Exercise text:
=====

Auguste Hauschner ( Sobotka; February 12, 1850 — April 10, 1924) was a German writer. She also published under the pseudonym of Auguste Montag. She is considered as an important representative of German-speaking authors in Prague. In her work, she repeatedly pointed out socially critical issues.

== Life ==
Auguste Sobotka was born on February 12, 1850, in Prague, Bohemia, Austria and grew up there. She was the daughter of a merchant with Jewish roots. At the age of 14, Sobotka moved to Berlin, Prussia, Germany, and attended the Jesenius boarding school for four years. In 1871, she returned to Prague and married painter and manufacturer Benno Hauschner. In the mid-1870s, she moved back to Berlin with her husband. Benno Hauschner died in 1890. Their apartment in the Tiergarten district developed in the following years into a salon for Berlin artists. In addition to her cousin Fritz Mauthner, with whom she was in close correspondence, Gustav Landauer, Maximilian Harden, Max Liebermann and Max Brod also frequented her Berlin salon.

=====

Excerpted data:
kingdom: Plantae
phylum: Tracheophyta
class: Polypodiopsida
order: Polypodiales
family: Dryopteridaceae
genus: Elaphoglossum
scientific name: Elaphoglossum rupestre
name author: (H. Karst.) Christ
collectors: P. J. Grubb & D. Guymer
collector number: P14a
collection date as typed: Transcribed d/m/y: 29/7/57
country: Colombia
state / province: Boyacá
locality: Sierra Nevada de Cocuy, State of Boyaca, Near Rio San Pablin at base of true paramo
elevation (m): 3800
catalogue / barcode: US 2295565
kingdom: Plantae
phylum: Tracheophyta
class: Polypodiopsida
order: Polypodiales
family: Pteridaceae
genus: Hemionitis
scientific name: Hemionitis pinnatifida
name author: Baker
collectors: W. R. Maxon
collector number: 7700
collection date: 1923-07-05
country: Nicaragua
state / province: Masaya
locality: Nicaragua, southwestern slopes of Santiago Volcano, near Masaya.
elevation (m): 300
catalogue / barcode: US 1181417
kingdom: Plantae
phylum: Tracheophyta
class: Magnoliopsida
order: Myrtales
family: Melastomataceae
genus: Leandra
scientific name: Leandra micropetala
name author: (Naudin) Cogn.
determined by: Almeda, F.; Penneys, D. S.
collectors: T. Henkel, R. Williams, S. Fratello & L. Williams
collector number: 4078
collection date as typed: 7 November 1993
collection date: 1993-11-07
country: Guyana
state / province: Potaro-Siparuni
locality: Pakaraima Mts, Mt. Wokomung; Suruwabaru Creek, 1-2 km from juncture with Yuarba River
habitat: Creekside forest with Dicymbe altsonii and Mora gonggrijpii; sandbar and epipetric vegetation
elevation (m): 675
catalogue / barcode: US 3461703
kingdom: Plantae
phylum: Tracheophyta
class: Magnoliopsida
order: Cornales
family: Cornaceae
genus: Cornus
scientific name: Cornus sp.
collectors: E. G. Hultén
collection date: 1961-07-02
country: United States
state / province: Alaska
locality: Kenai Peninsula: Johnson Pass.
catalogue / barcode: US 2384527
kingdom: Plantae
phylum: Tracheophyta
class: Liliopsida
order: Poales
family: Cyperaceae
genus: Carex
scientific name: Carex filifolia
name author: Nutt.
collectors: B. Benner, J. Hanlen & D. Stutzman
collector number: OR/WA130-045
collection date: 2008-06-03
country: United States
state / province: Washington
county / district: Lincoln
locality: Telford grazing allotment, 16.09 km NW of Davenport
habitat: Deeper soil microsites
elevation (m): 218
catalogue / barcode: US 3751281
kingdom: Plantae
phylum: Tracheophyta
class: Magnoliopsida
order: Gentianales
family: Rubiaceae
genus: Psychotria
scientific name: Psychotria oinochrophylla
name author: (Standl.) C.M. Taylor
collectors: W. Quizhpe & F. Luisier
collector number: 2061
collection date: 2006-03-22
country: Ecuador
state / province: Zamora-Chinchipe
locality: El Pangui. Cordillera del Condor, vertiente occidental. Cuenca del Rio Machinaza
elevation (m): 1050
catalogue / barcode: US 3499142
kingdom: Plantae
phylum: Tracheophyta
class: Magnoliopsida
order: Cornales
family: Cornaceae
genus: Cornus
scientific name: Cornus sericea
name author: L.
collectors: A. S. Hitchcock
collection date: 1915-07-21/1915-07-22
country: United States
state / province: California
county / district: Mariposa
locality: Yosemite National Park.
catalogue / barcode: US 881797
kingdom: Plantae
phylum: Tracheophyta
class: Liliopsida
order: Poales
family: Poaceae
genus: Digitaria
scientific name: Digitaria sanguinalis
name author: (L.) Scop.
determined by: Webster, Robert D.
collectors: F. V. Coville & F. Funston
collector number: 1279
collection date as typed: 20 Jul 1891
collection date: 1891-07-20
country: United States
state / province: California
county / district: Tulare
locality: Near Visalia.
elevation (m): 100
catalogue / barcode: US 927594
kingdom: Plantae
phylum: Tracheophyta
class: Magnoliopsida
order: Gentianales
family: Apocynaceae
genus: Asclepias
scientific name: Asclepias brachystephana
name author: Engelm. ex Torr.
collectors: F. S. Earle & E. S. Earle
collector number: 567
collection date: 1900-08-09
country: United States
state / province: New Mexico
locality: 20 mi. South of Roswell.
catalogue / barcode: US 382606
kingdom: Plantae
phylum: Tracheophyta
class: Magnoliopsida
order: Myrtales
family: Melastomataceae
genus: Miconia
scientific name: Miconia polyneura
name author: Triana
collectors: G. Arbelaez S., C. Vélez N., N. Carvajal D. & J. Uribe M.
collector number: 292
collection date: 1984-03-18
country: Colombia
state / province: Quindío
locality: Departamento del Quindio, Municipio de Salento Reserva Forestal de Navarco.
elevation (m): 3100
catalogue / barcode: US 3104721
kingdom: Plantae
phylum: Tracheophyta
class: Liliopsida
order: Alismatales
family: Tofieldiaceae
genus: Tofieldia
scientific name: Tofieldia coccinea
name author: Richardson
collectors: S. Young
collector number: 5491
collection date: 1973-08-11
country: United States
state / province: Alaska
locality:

=====

Instructions to follow: Copy the Auguste Hauschner text starting at the words "Auguste Hauschner ( Sobotka;" and ending after "socially critical issues.", with "pen name" substituted for "pseudonym".

Solution:
Auguste Hauschner ( Sobotka; February 12, 1850 — April 10, 1924) was a German writer. She also published under the pen name of Auguste Montag. She is considered as an important representative of German-speaking authors in Prague. In her work, she repeatedly pointed out socially critical issues.